March 26, 2010

The (un)importance of usage stats

Many of my friends and coworkers place a great deal of importance on web usage stats / web analytics. While the data can be useful, it has always been my opinion that the numbers are very easy to misinterpret. Usage reports provide perfectly accurate data that is very, very difficult to interpret, and should not be used by themselves to make decisions about web sites.

Value: do more hits = bigger value?

Not necessarily.

The Dilbert cartoon web page gets far more hits per day than all of my websites combined get in a year, but the world would be just fine if the Dilbert site went away. Likewise, maybe you have a page that only gets a few hits per month, but the information on it is used by someone to make an important decision.

When I look for something, I often go through several pages to get there, because of:
  • wrong guesses by me when navigating a site
  • search results that ended up being non-relevant 
  • simply clicking through a site to get to what I need (clicking through *to* something causes hits to the site and to pages that are on the way there)
 More hits on a site = users like the site and found it useful?

If I don't give up easily (and I don't, but some people do) I may click through dozens of your pages to find what I'm looking for, even if I never find it and leave unhappy

Page A gets no hits. Why?
  • It's useless? probably not, because people don't know that until they hit it. At most it will stop return visits by the same person.
  • It's hard to find? If it's misclassified, poorly linked, not in the menu, etc., is this the fault of the page, or the site?
  • Its content is not of much use? Maybe to most people, but what if one person visits it and uses the info on it to make a million dollar decision?
Page B gets lots of hits. Does this mean it's a good page?

A page hit does not mean the user liked the page (in the same way that going to a movie doesn't mean you liked the movie). Advertising and previews/trailers get you to movies.

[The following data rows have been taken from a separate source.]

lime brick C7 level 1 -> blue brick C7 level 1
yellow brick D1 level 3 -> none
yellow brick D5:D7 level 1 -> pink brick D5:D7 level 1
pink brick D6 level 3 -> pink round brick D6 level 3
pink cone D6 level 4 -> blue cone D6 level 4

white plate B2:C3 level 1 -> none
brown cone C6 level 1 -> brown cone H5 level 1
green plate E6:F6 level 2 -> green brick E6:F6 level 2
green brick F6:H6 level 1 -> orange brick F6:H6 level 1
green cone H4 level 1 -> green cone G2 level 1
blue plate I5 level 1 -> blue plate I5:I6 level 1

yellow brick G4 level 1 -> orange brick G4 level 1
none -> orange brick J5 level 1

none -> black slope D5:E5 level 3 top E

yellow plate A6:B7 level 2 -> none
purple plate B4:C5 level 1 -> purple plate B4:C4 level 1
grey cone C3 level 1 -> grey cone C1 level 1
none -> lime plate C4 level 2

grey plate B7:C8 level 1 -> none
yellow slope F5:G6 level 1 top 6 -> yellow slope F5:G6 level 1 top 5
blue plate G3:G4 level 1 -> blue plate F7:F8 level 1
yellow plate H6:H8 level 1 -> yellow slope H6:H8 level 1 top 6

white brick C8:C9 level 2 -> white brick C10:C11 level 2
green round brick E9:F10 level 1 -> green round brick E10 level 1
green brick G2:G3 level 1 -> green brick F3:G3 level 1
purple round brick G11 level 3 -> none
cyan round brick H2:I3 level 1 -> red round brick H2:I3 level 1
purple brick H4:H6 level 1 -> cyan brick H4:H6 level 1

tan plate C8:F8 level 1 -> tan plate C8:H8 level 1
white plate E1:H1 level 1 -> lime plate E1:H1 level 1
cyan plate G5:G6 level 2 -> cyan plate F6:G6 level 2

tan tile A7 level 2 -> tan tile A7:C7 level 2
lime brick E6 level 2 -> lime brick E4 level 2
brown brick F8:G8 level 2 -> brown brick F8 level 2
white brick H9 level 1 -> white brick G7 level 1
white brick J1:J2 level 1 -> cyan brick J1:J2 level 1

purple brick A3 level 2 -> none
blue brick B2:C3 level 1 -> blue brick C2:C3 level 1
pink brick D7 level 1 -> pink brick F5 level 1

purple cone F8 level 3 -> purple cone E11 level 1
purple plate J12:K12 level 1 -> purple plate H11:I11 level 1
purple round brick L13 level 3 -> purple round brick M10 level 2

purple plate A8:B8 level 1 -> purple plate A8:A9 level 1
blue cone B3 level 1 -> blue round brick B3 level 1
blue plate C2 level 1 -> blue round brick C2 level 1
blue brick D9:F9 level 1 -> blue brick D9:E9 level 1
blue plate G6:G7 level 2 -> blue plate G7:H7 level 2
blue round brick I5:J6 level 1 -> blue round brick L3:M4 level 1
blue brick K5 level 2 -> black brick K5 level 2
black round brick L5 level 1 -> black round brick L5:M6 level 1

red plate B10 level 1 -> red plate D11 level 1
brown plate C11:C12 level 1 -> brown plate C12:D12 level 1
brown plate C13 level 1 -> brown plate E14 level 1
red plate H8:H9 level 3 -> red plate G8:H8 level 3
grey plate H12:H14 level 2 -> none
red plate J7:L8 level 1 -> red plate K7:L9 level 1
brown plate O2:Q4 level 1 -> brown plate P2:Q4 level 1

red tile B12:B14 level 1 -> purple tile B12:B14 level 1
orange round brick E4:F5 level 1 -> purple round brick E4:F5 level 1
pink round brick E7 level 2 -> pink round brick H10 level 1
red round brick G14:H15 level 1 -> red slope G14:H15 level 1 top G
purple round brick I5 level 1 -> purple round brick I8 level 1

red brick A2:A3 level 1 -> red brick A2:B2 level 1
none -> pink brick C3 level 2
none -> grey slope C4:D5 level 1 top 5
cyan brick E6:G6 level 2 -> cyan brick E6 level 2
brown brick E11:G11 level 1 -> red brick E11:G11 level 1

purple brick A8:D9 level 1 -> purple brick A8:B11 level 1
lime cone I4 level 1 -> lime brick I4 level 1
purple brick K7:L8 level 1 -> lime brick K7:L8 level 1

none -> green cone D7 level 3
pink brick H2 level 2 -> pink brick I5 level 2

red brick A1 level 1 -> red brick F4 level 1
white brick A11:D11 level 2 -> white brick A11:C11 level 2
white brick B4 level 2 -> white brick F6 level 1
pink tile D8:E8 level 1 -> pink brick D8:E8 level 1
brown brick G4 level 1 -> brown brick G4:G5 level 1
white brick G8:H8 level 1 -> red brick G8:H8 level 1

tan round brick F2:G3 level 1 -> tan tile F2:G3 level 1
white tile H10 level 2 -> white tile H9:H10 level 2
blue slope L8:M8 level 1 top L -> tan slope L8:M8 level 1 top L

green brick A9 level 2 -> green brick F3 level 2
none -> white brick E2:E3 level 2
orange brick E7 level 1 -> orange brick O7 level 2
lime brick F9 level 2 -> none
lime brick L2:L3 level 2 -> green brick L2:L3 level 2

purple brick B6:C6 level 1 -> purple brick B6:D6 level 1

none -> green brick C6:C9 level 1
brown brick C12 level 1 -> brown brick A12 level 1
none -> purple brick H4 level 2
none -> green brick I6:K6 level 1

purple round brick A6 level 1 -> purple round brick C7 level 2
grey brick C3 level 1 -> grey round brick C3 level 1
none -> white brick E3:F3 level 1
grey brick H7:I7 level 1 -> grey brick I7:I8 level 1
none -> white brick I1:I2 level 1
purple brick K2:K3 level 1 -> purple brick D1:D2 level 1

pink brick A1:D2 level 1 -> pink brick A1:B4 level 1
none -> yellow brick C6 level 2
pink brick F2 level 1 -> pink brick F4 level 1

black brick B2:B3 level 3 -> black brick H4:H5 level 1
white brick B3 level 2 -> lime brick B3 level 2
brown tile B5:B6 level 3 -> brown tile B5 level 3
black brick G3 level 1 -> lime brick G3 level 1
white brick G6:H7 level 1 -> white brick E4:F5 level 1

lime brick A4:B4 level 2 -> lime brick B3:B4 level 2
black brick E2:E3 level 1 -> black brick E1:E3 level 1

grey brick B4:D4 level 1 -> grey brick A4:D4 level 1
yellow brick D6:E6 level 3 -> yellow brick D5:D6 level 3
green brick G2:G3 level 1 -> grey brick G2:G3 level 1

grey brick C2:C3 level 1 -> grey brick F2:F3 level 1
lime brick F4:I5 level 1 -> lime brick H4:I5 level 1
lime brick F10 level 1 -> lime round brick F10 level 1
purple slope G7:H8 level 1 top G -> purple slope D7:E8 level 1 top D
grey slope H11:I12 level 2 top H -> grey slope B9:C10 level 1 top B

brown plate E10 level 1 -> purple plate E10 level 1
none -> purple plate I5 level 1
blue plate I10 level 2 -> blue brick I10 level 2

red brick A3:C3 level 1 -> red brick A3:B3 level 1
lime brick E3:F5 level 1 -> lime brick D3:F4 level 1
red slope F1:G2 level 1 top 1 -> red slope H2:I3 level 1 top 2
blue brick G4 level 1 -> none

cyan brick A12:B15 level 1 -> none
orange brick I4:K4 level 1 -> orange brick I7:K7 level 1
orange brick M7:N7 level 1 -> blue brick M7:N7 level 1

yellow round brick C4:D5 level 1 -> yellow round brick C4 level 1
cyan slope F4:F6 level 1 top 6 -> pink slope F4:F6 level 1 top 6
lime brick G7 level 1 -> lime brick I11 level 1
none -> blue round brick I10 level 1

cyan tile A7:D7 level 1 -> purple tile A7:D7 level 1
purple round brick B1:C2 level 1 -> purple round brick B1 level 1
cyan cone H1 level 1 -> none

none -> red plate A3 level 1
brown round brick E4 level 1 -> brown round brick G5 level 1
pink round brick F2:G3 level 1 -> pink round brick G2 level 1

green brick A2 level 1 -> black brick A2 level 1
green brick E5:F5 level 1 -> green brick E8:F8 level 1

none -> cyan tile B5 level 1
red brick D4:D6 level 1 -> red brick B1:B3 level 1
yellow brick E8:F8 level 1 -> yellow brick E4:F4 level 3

Even repeat visits can't be interpreted as a satisfied user: I have contributed many repeat page hits at microsoft.com and other sites trying to find what I'm looking for, and going back to pages I've already seen because what I need must be there even though I didn't find it the first time; or I was lead back there by a search engine after clicking around the site failed to find it.

My site is getting less or more hits than a year ago, so my site is worth less or more than it was a year ago.

  • Has your site changed? (for example, was your site trimmed down by x%?)
  • Has your user population changed? (less or more of them than a year ago?)
  • Has your site become more well-known, and people are using favorites, shortcuts, links in email and documents, or keywords to get right to what they need instead of browsing in through the front door?
  • Did you move/rename something, making it harder to find (especially if you changed the path and broke the aforementioned Favorites/shortcuts/links)? This is one of the things I think web developers don't pay enough attention to: leaving things where they are for sake of those that *already* know where they are; if someone rearranges your grocery store to be more logical, or to fit some bigwig's whim, you're not being very nice to those that already know the layout of the store.
  • Did some news announcement cause a peak in user visits? Isn't that more a testament to the power of the media? (Don't movies do well at the box office because of the ad money poured into advertising them? Lots of bad movies have big numbers; seeing a movie doesn't mean the viewer liked it, in the same way that a web page hit doesn't mean that the user found the page useful).
So there's two major themes concerning why it is difficult to tell *anything* with usage stats:

  1. a user visit or page hit does not mean they are happy with what they found
  2. you can't ascribe value to a hit, because you don't know how valuable the found information is to the user
So what *can* you use stats for?

Well, they can be used in concert with
  • survey data (which itself is not especially known for being reliable, and which is more unreliable the longer the survey is); and
  • user testing (watching someone trying to perform a task); this is what the pros do, but it's every bit as time-consuming and expensive as you'd imagine it would be
I've found some of the following reports to be somewhat useful (but again, misinterpretation is just as easy to do here):
  • single-page visits: which pages do people come to via search result/link/favorite, and then leave?
  • entry pages: what pages do people start at?
  • exit pages: what is the last page people see before they leave?
  • most visited pages
But usually, once I start thinking of ways I might be misinterpreting the data, I end up taking nothing from it.